Per quanto riguarda i conflitti in Nordafrica che hanno segnato il 2011, come vi siete regolati in questa edizione dell’Atlante?
“Abbiamo dedicato un’intera sezione all’argomento, una sorta di mini atlante nell’Atlante intitolato ‘Svolta Islam’ e non ‘Primavera Araba’ per due motivi: primo per sottolineare che non è solo una questione nordafricana ma interessa l’universo islamico tutto, e secondo perché nessuno sa se questi cambiamenti saranno davvero una ‘Primavera’, o comunque nessuno sa che tipo di frutti porterà questa nuova situazione. È estremamente interessante esaminare il cambiamento che si è verificato nel mondo arabo e islamico nel corso del 2011, comunque si sviluppino le cose in futuro nulla sarà più come prima, il mondo islamico ha dimostrato di non essere un monolite bianco senza anima, ma un mondo ricco di dinamismo, vita, volontà di cambiamento”.

A livello editoriale avete trovato difficoltà a narrare rigorosamente ogni guerra?
“In realtà nel redigere l’Atlante (e i precedenti) ci siamo divertiti molto, la redazione virtuale si compone di oltre trentacinque collaboratori sparsi qua e là nel mondo, e durante la stesura del testo per lo più ci siamo scambiati email e telefonate. Le discussioni più accese sono nate dalla preferenza di alcuni termini piuttosto che altri, ma l’accordo di fondo ha indotto noi tutti a seguire lo stesso fil rouge, ovvero raccontare i fatti per come si presentano, con precisione e rigore. A un vero cronista non si può chiedere di meglio”.

Trentacinque zone in guerra, dieci sul punto di esserlo, e milioni di profughi in fuga. Non si prospettano tempi facili nel prossimo futuro…
“Anzi, è previsto un aumento dei profughi e dunque dei fenomeni migratori che interesseranno gran parte del globo. Alle guerre e ai conflitti si andranno sommando sempre più i problemi legati al clima, che spingeranno un numero sempre maggiore di persone a lasciare le loro terre e cercare un futuro altrove.

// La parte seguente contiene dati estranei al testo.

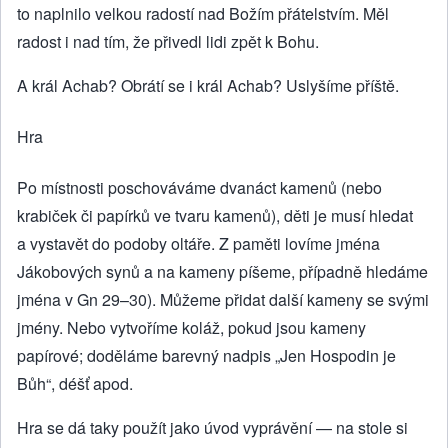
to naplnilo velkou radostí nad Božím přátelstvím. Měl
radost i nad tím, že přivedl lidi zpět k Bohu.
A král Achab? Obrátí se i král Achab? Uslyšíme příště.
Hra
Po místnosti poschováváme dvanáct kamenů (nebo
krabiček či papírků ve tvaru kamenů), děti je musí hledat
a vystavět do podoby oltáře. Z paměti lovíme jména
Jákobových synů a na kameny píšeme, případně hledáme
jména v Gn 29–30). Můžeme přidat další kameny se svými
jmény. Nebo vytvoříme koláž, pokud jsou kameny
papírové; doděláme barevný nadpis „Jen Hospodin je
Bůh“, déšť apod.
Hra se dá taky použít jako úvod vyprávění — na stole si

Anche per quanto riguarda l’immigrazione c’è un grande bluff di fondo: dimentichiamo sempre che la maggior parte degli spostamenti avvengono da Sud a Sud, i profughi si spostano per lo più in Paesi vicini. La recente guerra in Libia ha creato 1 milione 300mila profughi, in Italia ne sono sbarcati circa 70mila, questo perché un milione duecento mila persone ha trovato rifugio in Egitto e in Tunisia. Sono dati che devono far riflettere”.

Nonostante questo, la massa di profughi giunta sulle nostre coste ha sollevato polemiche, e così negli altri Paesi europei.
“Ma è naturale, non siamo abituati al ‘diverso’ e la storia ce lo insegna. Quando i nostri connazionali, più di un secolo fa, hanno lasciato l’Italia per cercare fortuna in America o in Nord Europa, sono stati ghettizzati e umiliati pesantemente. E non dimentichiamo che nelle città del Nord Italia, negli anni ’70 e ’80, i cittadini meridionali che si trasferivano al Nord erano regolarmente chiamati ‘terroni’ e relegati in ghetti, e stiamo parlando di una trentina d’anni fa. Volendo fare una battuta feroce, potremmo dire che i cittadini del Sud emigrati al Nord sono stati ‘salvati’ dalle ondate di extracomunitari, divenute il nuovo bersaglio di tutte quelle persone che manifestano una forma più o meno sottile di razzismo e intolleranza”.